====== The records
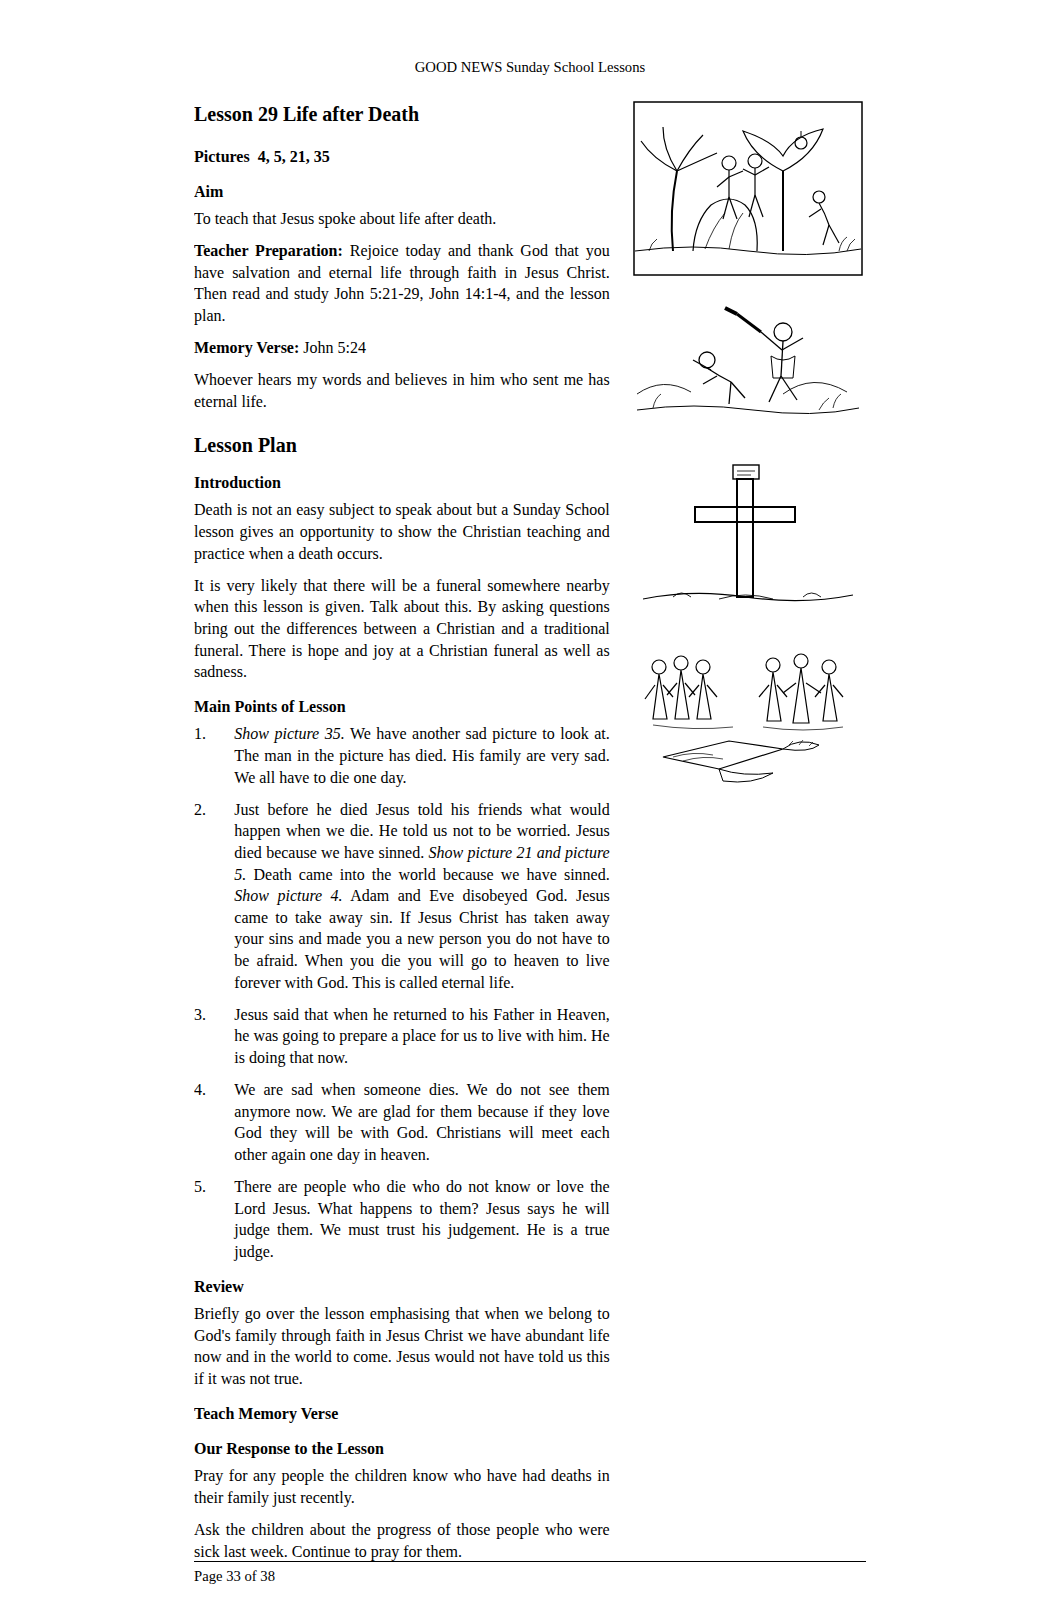GOOD NEWS Sunday School Lessons
Lesson 29 Life after Death
Pictures 4, 5, 21, 35
Aim
To teach that Jesus spoke about life after death.
Teacher Preparation: Rejoice today and thank God that you have salvation and eternal life through faith in Jesus Christ. Then read and study John 5:21-29, John 14:1-4, and the lesson plan.
Memory Verse: John 5:24
Whoever hears my words and believes in him who sent me has eternal life.
Lesson Plan
Introduction
Death is not an easy subject to speak about but a Sunday School lesson gives an opportunity to show the Christian teaching and practice when a death occurs.
It is very likely that there will be a funeral somewhere nearby when this lesson is given. Talk about this. By asking questions bring out the differences between a Christian and a traditional funeral. There is hope and joy at a Christian funeral as well as sadness.
Main Points of Lesson
1. Show picture 35. We have another sad picture to look at. The man in the picture has died. His family are very sad. We all have to die one day.
2. Just before he died Jesus told his friends what would happen when we die. He told us not to be worried. Jesus died because we have sinned. Show picture 21 and picture 5. Death came into the world because we have sinned. Show picture 4. Adam and Eve disobeyed God. Jesus came to take away sin. If Jesus Christ has taken away your sins and made you a new person you do not have to be afraid. When you die you will go to heaven to live forever with God. This is called eternal life.
3. Jesus said that when he returned to his Father in Heaven, he was going to prepare a place for us to live with him. He is doing that now.
4. We are sad when someone dies. We do not see them anymore now. We are glad for them because if they love God they will be with God. Christians will meet each other again one day in heaven.
5. There are people who die who do not know or love the Lord Jesus. What happens to them? Jesus says he will judge them. We must trust his judgement. He is a true judge.
Review
Briefly go over the lesson emphasising that when we belong to God's family through faith in Jesus Christ we have abundant life now and in the world to come. Jesus would not have told us this if it was not true.
Teach Memory Verse
Our Response to the Lesson
Pray for any people the children know who have had deaths in their family just recently.
Ask the children about the progress of those people who were sick last week. Continue to pray for them.
Page 33 of 38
============
Work to complete
Reproduce exactly the entries above, limited to the lines from the one with "Death is not" through the one with "Pray for any", both included.

Task answer
Death is not an easy subject to speak about but a Sunday School lesson gives an opportunity to show the Christian teaching and practice when a death occurs.
It is very likely that there will be a funeral somewhere nearby when this lesson is given. Talk about this. By asking questions bring out the differences between a Christian and a traditional funeral. There is hope and joy at a Christian funeral as well as sadness.
Main Points of Lesson
1. Show picture 35. We have another sad picture to look at. The man in the picture has died. His family are very sad. We all have to die one day.
2. Just before he died Jesus told his friends what would happen when we die. He told us not to be worried. Jesus died because we have sinned. Show picture 21 and picture 5. Death came into the world because we have sinned. Show picture 4. Adam and Eve disobeyed God. Jesus came to take away sin. If Jesus Christ has taken away your sins and made you a new person you do not have to be afraid. When you die you will go to heaven to live forever with God. This is called eternal life.
3. Jesus said that when he returned to his Father in Heaven, he was going to prepare a place for us to live with him. He is doing that now.
4. We are sad when someone dies. We do not see them anymore now. We are glad for them because if they love God they will be with God. Christians will meet each other again one day in heaven.
5. There are people who die who do not know or love the Lord Jesus. What happens to them? Jesus says he will judge them. We must trust his judgement. He is a true judge.
Review
Briefly go over the lesson emphasising that when we belong to God's family through faith in Jesus Christ we have abundant life now and in the world to come. Jesus would not have told us this if it was not true.
Teach Memory Verse
Our Response to the Lesson
Pray for any people the children know who have had deaths in their family just recently.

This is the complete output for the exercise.